» **What to work on**
Give back the entries verbatim.

*** Information provided ***

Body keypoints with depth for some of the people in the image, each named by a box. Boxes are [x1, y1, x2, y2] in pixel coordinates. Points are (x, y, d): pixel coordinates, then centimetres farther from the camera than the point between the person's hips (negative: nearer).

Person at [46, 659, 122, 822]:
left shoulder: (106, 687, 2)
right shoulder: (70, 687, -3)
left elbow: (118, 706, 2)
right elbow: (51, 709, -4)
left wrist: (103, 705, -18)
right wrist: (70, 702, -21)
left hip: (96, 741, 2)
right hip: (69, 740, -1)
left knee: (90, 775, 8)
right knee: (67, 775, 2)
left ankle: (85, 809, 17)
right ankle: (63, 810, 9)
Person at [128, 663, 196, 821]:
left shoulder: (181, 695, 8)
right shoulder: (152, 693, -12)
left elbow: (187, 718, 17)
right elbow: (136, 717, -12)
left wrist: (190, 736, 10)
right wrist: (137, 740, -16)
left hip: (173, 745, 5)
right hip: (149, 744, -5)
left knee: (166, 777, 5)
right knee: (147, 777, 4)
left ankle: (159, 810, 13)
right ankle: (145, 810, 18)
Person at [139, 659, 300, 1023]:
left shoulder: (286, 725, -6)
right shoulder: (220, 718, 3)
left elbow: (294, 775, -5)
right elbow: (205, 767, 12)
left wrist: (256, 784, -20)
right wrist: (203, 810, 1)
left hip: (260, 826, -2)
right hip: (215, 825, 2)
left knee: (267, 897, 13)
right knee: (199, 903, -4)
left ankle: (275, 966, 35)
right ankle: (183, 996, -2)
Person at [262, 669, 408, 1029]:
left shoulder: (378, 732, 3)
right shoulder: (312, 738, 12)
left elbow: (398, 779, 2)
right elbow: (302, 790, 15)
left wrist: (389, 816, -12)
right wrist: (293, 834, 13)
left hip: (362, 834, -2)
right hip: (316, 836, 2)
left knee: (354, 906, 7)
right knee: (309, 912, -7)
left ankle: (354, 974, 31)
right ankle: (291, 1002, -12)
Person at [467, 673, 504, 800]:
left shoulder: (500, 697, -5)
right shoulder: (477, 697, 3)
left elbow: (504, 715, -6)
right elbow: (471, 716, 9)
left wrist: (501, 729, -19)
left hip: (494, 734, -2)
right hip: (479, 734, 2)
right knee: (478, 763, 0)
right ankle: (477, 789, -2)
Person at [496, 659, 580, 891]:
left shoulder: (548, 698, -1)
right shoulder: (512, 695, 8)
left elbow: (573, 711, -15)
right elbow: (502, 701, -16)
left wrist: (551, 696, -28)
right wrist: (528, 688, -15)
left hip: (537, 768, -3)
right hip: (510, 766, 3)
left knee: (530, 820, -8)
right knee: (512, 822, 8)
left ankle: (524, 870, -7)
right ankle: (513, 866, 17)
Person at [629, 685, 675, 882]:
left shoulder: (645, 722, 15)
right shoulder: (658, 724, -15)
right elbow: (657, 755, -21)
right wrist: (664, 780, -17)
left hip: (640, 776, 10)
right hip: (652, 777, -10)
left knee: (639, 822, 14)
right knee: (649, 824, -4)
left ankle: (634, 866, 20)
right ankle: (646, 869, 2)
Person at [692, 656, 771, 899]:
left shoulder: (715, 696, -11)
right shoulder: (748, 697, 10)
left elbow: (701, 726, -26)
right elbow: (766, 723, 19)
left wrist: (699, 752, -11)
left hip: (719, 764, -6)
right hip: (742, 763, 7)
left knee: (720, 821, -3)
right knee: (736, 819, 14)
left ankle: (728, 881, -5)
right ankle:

***

» **Answer section**
Body keypoints with depth for some of the people in the image, each named by a box. Boxes are [x1, y1, x2, y2] in pixel coordinates. Points are (x, y, d): pixel coordinates, then centimetres farther from the camera than the point between the person's hips (negative: nearer).

Person at [46, 659, 122, 822]:
left shoulder: (106, 687, 2)
right shoulder: (70, 687, -3)
left elbow: (118, 706, 2)
right elbow: (51, 709, -4)
left wrist: (103, 705, -18)
right wrist: (70, 702, -21)
left hip: (96, 741, 2)
right hip: (69, 740, -1)
left knee: (90, 775, 8)
right knee: (67, 775, 2)
left ankle: (85, 809, 17)
right ankle: (63, 810, 9)
Person at [128, 663, 196, 821]:
left shoulder: (181, 695, 8)
right shoulder: (152, 693, -12)
left elbow: (187, 718, 17)
right elbow: (136, 717, -12)
left wrist: (190, 736, 10)
right wrist: (137, 740, -16)
left hip: (173, 745, 5)
right hip: (149, 744, -5)
left knee: (166, 777, 5)
right knee: (147, 777, 4)
left ankle: (159, 810, 13)
right ankle: (145, 810, 18)
Person at [139, 659, 300, 1023]:
left shoulder: (286, 725, -6)
right shoulder: (220, 718, 3)
left elbow: (294, 775, -5)
right elbow: (205, 767, 12)
left wrist: (256, 784, -20)
right wrist: (203, 810, 1)
left hip: (260, 826, -2)
right hip: (215, 825, 2)
left knee: (267, 897, 13)
right knee: (199, 903, -4)
left ankle: (275, 966, 35)
right ankle: (183, 996, -2)
Person at [262, 669, 408, 1029]:
left shoulder: (378, 732, 3)
right shoulder: (312, 738, 12)
left elbow: (398, 779, 2)
right elbow: (302, 790, 15)
left wrist: (389, 816, -12)
right wrist: (293, 834, 13)
left hip: (362, 834, -2)
right hip: (316, 836, 2)
left knee: (354, 906, 7)
right knee: (309, 912, -7)
left ankle: (354, 974, 31)
right ankle: (291, 1002, -12)
Person at [467, 673, 504, 800]:
left shoulder: (500, 697, -5)
right shoulder: (477, 697, 3)
left elbow: (504, 715, -6)
right elbow: (471, 716, 9)
left wrist: (501, 729, -19)
left hip: (494, 734, -2)
right hip: (479, 734, 2)
right knee: (478, 763, 0)
right ankle: (477, 789, -2)
Person at [496, 659, 580, 891]:
left shoulder: (548, 698, -1)
right shoulder: (512, 695, 8)
left elbow: (573, 711, -15)
right elbow: (502, 701, -16)
left wrist: (551, 696, -28)
right wrist: (528, 688, -15)
left hip: (537, 768, -3)
right hip: (510, 766, 3)
left knee: (530, 820, -8)
right knee: (512, 822, 8)
left ankle: (524, 870, -7)
right ankle: (513, 866, 17)
Person at [629, 685, 675, 882]:
left shoulder: (645, 722, 15)
right shoulder: (658, 724, -15)
right elbow: (657, 755, -21)
right wrist: (664, 780, -17)
left hip: (640, 776, 10)
right hip: (652, 777, -10)
left knee: (639, 822, 14)
right knee: (649, 824, -4)
left ankle: (634, 866, 20)
right ankle: (646, 869, 2)
Person at [692, 656, 771, 899]:
left shoulder: (715, 696, -11)
right shoulder: (748, 697, 10)
left elbow: (701, 726, -26)
right elbow: (766, 723, 19)
left wrist: (699, 752, -11)
left hip: (719, 764, -6)
right hip: (742, 763, 7)
left knee: (720, 821, -3)
right knee: (736, 819, 14)
left ankle: (728, 881, -5)
right ankle:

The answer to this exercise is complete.